» **WORK TO BE COMPLETED**
From the entries below, reproduce exactly the line containing "王建兵的家乡是甘肃天水，到了", the line containing "王建兵幼师毕业之后，最早在西", and every line in between, with nothing added.

» **DATASET EXCERPTS**
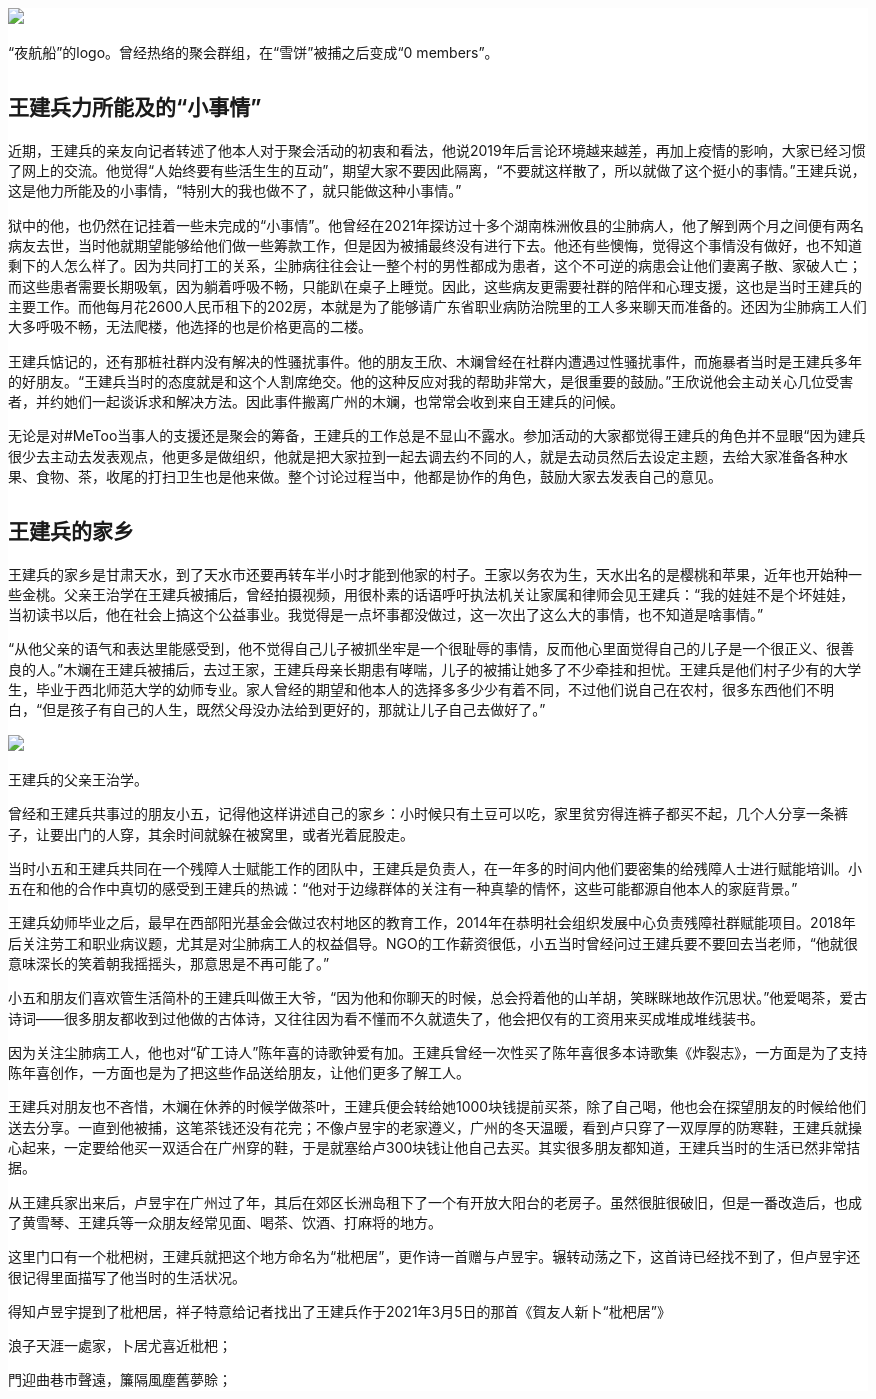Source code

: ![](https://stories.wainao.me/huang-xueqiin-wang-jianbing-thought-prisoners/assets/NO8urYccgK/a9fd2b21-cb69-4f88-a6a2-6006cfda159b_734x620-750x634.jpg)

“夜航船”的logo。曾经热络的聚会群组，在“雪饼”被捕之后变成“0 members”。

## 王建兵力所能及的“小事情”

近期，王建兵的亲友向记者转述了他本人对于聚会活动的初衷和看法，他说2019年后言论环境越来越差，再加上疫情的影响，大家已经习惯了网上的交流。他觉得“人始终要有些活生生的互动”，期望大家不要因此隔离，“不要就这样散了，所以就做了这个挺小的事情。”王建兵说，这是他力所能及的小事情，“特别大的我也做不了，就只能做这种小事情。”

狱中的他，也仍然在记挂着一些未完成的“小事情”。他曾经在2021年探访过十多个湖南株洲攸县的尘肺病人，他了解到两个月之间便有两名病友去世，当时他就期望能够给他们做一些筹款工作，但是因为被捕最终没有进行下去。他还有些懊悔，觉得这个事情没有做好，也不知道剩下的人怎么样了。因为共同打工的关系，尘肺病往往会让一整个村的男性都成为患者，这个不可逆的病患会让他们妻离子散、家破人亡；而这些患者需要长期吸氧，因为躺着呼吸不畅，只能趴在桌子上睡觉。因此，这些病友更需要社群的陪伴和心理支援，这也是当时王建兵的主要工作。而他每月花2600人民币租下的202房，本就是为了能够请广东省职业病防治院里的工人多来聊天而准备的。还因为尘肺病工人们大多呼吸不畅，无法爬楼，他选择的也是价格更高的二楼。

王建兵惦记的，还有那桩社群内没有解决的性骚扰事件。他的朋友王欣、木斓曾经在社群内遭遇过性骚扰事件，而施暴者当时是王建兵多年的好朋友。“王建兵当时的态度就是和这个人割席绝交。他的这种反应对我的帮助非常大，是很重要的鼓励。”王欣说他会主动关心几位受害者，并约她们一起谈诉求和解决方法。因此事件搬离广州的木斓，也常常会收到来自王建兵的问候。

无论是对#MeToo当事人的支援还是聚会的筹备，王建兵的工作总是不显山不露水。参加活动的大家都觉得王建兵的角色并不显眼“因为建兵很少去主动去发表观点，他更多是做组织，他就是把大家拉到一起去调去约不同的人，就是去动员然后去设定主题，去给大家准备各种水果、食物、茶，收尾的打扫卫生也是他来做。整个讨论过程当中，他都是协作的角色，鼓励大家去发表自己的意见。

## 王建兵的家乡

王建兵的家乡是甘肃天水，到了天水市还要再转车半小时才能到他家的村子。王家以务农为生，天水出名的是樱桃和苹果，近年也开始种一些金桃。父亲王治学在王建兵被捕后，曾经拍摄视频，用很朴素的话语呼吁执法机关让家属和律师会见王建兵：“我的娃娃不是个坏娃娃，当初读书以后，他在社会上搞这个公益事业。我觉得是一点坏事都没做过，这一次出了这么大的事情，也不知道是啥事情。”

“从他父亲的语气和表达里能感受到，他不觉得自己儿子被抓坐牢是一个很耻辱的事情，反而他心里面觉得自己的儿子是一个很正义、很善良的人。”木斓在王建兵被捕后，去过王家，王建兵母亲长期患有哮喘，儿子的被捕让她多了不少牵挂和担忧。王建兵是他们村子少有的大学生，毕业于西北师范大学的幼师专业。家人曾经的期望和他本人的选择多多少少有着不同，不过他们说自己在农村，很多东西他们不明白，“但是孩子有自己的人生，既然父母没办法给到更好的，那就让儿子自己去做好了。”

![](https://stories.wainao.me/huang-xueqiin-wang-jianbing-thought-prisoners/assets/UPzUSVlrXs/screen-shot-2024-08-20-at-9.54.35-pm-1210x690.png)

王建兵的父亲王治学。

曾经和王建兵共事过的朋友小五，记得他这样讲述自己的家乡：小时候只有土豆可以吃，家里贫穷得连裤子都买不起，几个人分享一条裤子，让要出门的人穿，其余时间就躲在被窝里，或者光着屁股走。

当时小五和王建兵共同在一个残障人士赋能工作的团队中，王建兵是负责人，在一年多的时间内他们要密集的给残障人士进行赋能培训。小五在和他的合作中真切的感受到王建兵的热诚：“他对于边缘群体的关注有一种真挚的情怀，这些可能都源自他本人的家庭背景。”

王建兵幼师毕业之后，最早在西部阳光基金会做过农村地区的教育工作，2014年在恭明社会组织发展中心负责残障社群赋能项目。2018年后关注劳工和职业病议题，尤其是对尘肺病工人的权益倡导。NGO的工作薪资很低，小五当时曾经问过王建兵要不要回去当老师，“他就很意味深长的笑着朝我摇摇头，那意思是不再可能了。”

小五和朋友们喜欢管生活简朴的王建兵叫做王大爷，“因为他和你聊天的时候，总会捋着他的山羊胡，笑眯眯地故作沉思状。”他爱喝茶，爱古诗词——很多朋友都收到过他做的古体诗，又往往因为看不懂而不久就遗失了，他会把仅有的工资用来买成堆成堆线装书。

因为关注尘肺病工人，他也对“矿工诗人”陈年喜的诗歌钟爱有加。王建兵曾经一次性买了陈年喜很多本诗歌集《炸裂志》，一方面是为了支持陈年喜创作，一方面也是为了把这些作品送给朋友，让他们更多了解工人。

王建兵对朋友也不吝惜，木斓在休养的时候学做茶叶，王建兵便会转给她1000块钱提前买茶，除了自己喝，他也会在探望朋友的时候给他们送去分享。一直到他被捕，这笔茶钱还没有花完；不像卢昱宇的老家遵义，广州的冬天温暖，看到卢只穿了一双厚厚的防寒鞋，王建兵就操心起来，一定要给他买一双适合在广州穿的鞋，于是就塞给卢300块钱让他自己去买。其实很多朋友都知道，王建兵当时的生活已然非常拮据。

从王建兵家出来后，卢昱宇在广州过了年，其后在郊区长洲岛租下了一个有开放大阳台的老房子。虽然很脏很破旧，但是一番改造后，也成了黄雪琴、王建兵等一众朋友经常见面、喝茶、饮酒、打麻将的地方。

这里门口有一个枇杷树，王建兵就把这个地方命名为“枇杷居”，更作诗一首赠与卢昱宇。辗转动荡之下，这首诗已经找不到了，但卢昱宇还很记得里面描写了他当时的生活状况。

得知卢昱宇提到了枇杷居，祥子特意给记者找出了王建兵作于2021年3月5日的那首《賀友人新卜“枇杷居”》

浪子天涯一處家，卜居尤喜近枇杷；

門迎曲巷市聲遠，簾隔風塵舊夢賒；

» **FINISHED EXERCISE**
王建兵的家乡是甘肃天水，到了天水市还要再转车半小时才能到他家的村子。王家以务农为生，天水出名的是樱桃和苹果，近年也开始种一些金桃。父亲王治学在王建兵被捕后，曾经拍摄视频，用很朴素的话语呼吁执法机关让家属和律师会见王建兵：“我的娃娃不是个坏娃娃，当初读书以后，他在社会上搞这个公益事业。我觉得是一点坏事都没做过，这一次出了这么大的事情，也不知道是啥事情。”

“从他父亲的语气和表达里能感受到，他不觉得自己儿子被抓坐牢是一个很耻辱的事情，反而他心里面觉得自己的儿子是一个很正义、很善良的人。”木斓在王建兵被捕后，去过王家，王建兵母亲长期患有哮喘，儿子的被捕让她多了不少牵挂和担忧。王建兵是他们村子少有的大学生，毕业于西北师范大学的幼师专业。家人曾经的期望和他本人的选择多多少少有着不同，不过他们说自己在农村，很多东西他们不明白，“但是孩子有自己的人生，既然父母没办法给到更好的，那就让儿子自己去做好了。”

![](https://stories.wainao.me/huang-xueqiin-wang-jianbing-thought-prisoners/assets/UPzUSVlrXs/screen-shot-2024-08-20-at-9.54.35-pm-1210x690.png)

王建兵的父亲王治学。

曾经和王建兵共事过的朋友小五，记得他这样讲述自己的家乡：小时候只有土豆可以吃，家里贫穷得连裤子都买不起，几个人分享一条裤子，让要出门的人穿，其余时间就躲在被窝里，或者光着屁股走。

当时小五和王建兵共同在一个残障人士赋能工作的团队中，王建兵是负责人，在一年多的时间内他们要密集的给残障人士进行赋能培训。小五在和他的合作中真切的感受到王建兵的热诚：“他对于边缘群体的关注有一种真挚的情怀，这些可能都源自他本人的家庭背景。”

王建兵幼师毕业之后，最早在西部阳光基金会做过农村地区的教育工作，2014年在恭明社会组织发展中心负责残障社群赋能项目。2018年后关注劳工和职业病议题，尤其是对尘肺病工人的权益倡导。NGO的工作薪资很低，小五当时曾经问过王建兵要不要回去当老师，“他就很意味深长的笑着朝我摇摇头，那意思是不再可能了。”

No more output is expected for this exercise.